§ **Activity**
Reproduce word for word the line that contains "foreign body |" and every line after it to the end of the records, with nothing else added.

§ **Records provided**

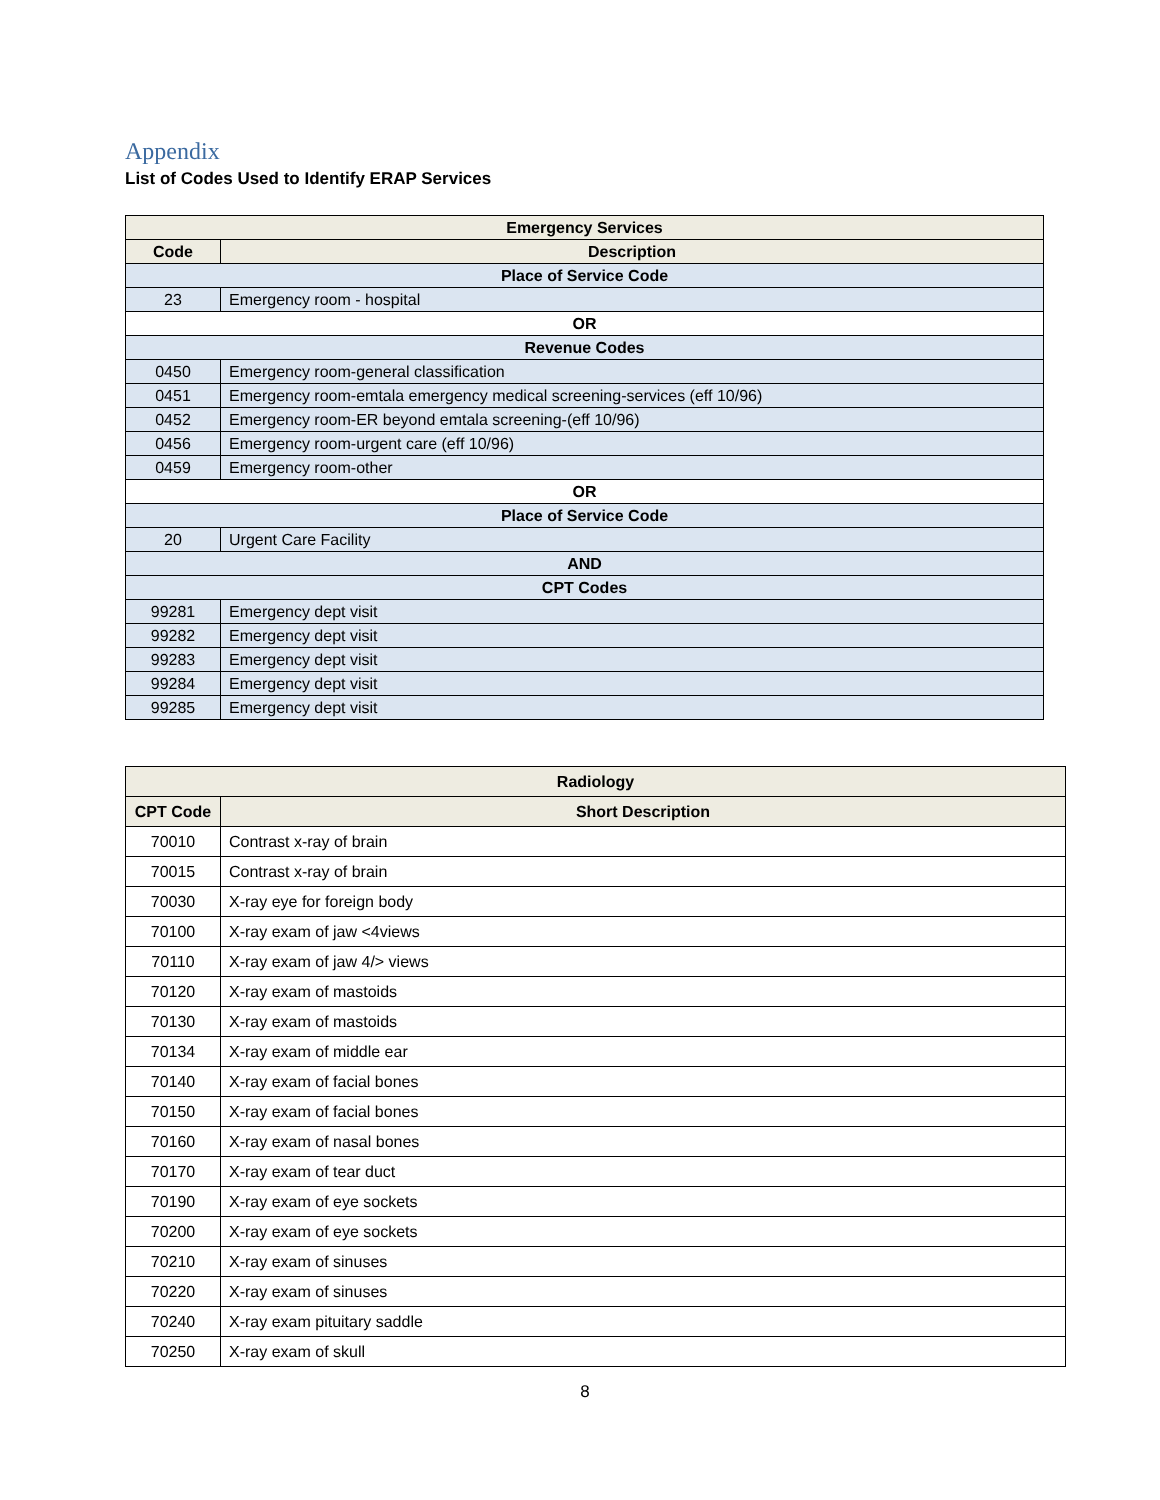Appendix
List of Codes Used to Identify ERAP Services
| Emergency Services | |
| Code | Description |
| Place of Service Code | |
| 23 | Emergency room - hospital |
| OR | |
| Revenue Codes | |
| 0450 | Emergency room-general classification |
| 0451 | Emergency room-emtala emergency medical screening-services (eff 10/96) |
| 0452 | Emergency room-ER beyond emtala screening-(eff 10/96) |
| 0456 | Emergency room-urgent care (eff 10/96) |
| 0459 | Emergency room-other |
| OR | |
| Place of Service Code | |
| 20 | Urgent Care Facility |
| AND | |
| CPT Codes | |
| 99281 | Emergency dept visit |
| 99282 | Emergency dept visit |
| 99283 | Emergency dept visit |
| 99284 | Emergency dept visit |
| 99285 | Emergency dept visit |
| Radiology | |
| --- | --- |
| CPT Code | Short Description |
| 70010 | Contrast x-ray of brain |
| 70015 | Contrast x-ray of brain |
| 70030 | X-ray eye for foreign body |
| 70100 | X-ray exam of jaw <4views |
| 70110 | X-ray exam of jaw 4/> views |
| 70120 | X-ray exam of mastoids |
| 70130 | X-ray exam of mastoids |
| 70134 | X-ray exam of middle ear |
| 70140 | X-ray exam of facial bones |
| 70150 | X-ray exam of facial bones |
| 70160 | X-ray exam of nasal bones |
| 70170 | X-ray exam of tear duct |
| 70190 | X-ray exam of eye sockets |
| 70200 | X-ray exam of eye sockets |
| 70210 | X-ray exam of sinuses |
| 70220 | X-ray exam of sinuses |
| 70240 | X-ray exam pituitary saddle |
| 70250 | X-ray exam of skull |
8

§ **Exercise result**
| 70030 | X-ray eye for foreign body |
| 70100 | X-ray exam of jaw <4views |
| 70110 | X-ray exam of jaw 4/> views |
| 70120 | X-ray exam of mastoids |
| 70130 | X-ray exam of mastoids |
| 70134 | X-ray exam of middle ear |
| 70140 | X-ray exam of facial bones |
| 70150 | X-ray exam of facial bones |
| 70160 | X-ray exam of nasal bones |
| 70170 | X-ray exam of tear duct |
| 70190 | X-ray exam of eye sockets |
| 70200 | X-ray exam of eye sockets |
| 70210 | X-ray exam of sinuses |
| 70220 | X-ray exam of sinuses |
| 70240 | X-ray exam pituitary saddle |
| 70250 | X-ray exam of skull |
8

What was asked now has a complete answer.